Harvest and the delights of dining at Castle Ward

eighteenth-century wooden wall panel, carved in the shape of the goddess Demeter, the goddess of Agriculture and Harvests

Neil Watt, house and collection manager at Castle Ward explains the importance of a plentiful harvest for the Ward family and reveals what an eighteenth-century dining experience in this great house would have looked like.

In the beautiful panelled dining room at Castle Ward, there is a reminder that the Ward family relied on a good harvest so that they could provide a table of plenty for both themselves and their guests. 

In Celtic, Greek and Roman mythologies, the idea of gods and goddesses which presided over aspects of the world were never far from peoples’ thoughts and illustrate the superstitions which persisted throughout history.

Carved wooden panel located at the heart of the dining room in Castle Ward
Carved wooden panel located at the heart of the dining room in Castle Ward
Carved wooden panel located at the heart of the dining room in Castle Ward

Placed above the fireplace in the dining room in altar-like fashion, is a beautiful and intricate eighteenth-century wooden wall panel, carved in the shape of the goddess Demeter, the goddess of Agriculture and Harvests. Demeter is surrounded by four Putti, who symbolise the celebration of a good harvest and the abundance of the first fruits of the season. The panel’s location at the heart of the dining room, adds to the ritualistic and symbolic nature of the piece and reflects the importance of a successful harvest to the family.

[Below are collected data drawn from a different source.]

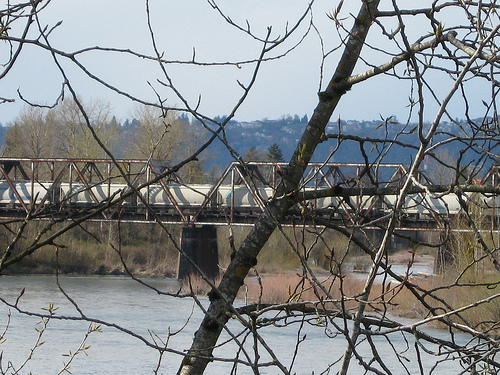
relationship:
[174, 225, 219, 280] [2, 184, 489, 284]
base on bridge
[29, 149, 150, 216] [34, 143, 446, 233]
railing along bridge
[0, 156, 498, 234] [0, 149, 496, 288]
fence along bridge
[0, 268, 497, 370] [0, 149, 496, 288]
water under bridge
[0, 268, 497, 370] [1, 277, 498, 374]
water in river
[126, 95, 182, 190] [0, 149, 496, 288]
tree beyond bridge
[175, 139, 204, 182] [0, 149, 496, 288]
tree beyond bridge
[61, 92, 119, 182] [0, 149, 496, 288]
tree beyond bridge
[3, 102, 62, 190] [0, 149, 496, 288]
tree beyond bridge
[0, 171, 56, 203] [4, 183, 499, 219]
car on train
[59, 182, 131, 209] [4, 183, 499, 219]
car on train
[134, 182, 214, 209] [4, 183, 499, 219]
car on train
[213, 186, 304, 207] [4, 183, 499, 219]
car on train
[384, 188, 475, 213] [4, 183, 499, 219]
car on train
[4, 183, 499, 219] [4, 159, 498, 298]
train on bridge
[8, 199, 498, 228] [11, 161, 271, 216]
train tracks are on bridge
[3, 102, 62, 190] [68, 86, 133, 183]
tree has branch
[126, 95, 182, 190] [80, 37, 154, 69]
tree has branch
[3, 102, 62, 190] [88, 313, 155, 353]
tree has branch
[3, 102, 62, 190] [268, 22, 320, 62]
tree has branch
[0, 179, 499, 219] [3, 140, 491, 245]
train on bridge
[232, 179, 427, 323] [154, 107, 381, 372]
bark of branch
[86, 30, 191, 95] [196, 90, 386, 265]
twig on tree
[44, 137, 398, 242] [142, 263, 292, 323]
photo taken in autum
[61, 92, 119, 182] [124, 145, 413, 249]
tree are behind bridge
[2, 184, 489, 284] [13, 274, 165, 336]
bridge over water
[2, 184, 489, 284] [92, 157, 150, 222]
bridge nas railing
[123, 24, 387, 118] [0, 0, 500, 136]
clouds are in sky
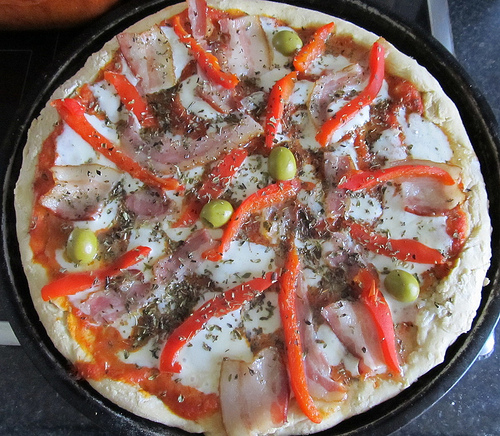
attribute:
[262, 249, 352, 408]
peppers — red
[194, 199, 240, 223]
olives — green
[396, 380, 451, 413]
tray — black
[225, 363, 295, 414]
bacon — raw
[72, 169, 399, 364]
pizza — large, white, doughy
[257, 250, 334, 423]
vegetable — long, thin, orange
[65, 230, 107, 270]
olive — small, round, green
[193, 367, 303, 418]
meat — large, thin, slice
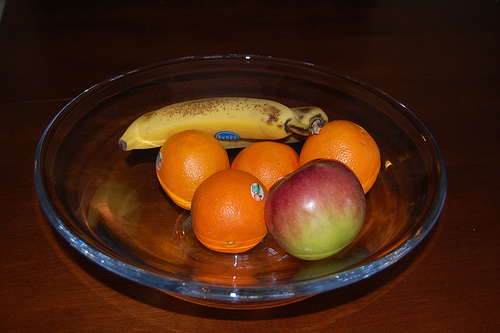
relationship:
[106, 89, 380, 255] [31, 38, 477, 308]
fruit inside of plate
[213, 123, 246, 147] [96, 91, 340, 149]
sticker on top of banana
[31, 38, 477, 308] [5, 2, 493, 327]
plate on top of surface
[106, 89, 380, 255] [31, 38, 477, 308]
fruit on top of plate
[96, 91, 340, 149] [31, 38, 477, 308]
banana on top of plate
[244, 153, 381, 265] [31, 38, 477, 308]
apple on top of plate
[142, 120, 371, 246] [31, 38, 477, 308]
oranges are on top of plate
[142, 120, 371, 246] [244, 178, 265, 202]
oranges have sticker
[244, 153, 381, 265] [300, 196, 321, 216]
apple has glare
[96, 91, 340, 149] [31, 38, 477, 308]
banana inside of plate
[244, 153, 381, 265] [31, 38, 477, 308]
apple inside of plate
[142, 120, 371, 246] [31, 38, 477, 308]
oranges are inside of plate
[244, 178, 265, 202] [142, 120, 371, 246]
sticker on top of oranges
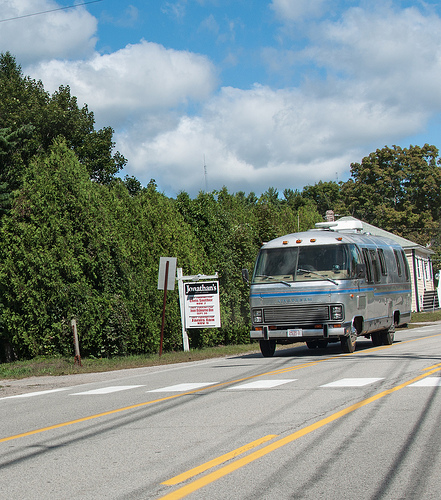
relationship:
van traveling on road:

Dinner with the Ward family

It is interesting to quote Sir James Caldwell who visited the Ward’s in the autumn of 1772. Invited into their dining room, he describes a table of plenty overflowing with cooked meats, fish and exotic fruits:  “There was an excellent dinner, stewed trout at the head, chine of beef at the foot, soup in the middle, a little pie at each side and four trifling things at the corners… The second course of nine dishes [was] made out much in the same way. The cloth was taken away, and then the fruit – a pineapple, not good; a small plate of peaches, grapes and figs…and the rest pears and apples.”

We can only guess that the goddess Demeter was good to the Ward’s that year and gave them a bountiful harvest.